# Introduction into web evaluation setup

## Note

It is highly recommended to checkout [setup_and_intro.ipynb](https://github.com/metno/pyaerocom-meetings/blob/master/Feb2021_Workshop/setup_and_intro.ipynb) and make sure all is in place to use pyaerocom with access to PPI.

## Setting up the configuration for the analysis

In [28]:
import os
import pyaerocom as pya
pya.__version__

'0.10.0'

In the following, a whole configuration setup is specified, see comments for details.

In [31]:
# ID of project
PROJ_ID = 'workshop2021'

# ID of experiment 
EXP_ID = 'tutorial'

# Output directory (where json files are stored)
OUT_BASEDIR = os.path.abspath('.')

# Directory where colocated NetCDF files are stored
COLDATA_BASEDIR = os.path.abspath('./coldata')

Plain-text document sources:
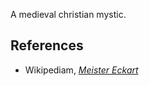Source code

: 
A medieval christian mystic.

## References

* Wikipediam, _[Meister Eckart](http://en.wikipedia.org/wiki/Meister_Eckhart)_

• QUESTIONS:
**1.** List every configuration variable that the web evaluation setup page assigns a value to in its "In [31]" code block.
**2.** According to the web evaluation setup page, what version string does pya.__version__ return?
**3.** Print the stretch of the web evaluation setup page from "# Output directory" through "COLDATA_BASEDIR = os.path.abspath('./coldata')".
The items above are separate material, not part of the web evaluation setup page.

• RESPONSES FOR EACH TASK:
**1.** PROJ_ID, EXP_ID, OUT_BASEDIR, COLDATA_BASEDIR

**2.** '0.10.0'

**3.**
# Output directory (where json files are stored)
OUT_BASEDIR = os.path.abspath('.')

# Directory where colocated NetCDF files are stored
COLDATA_BASEDIR = os.path.abspath('./coldata')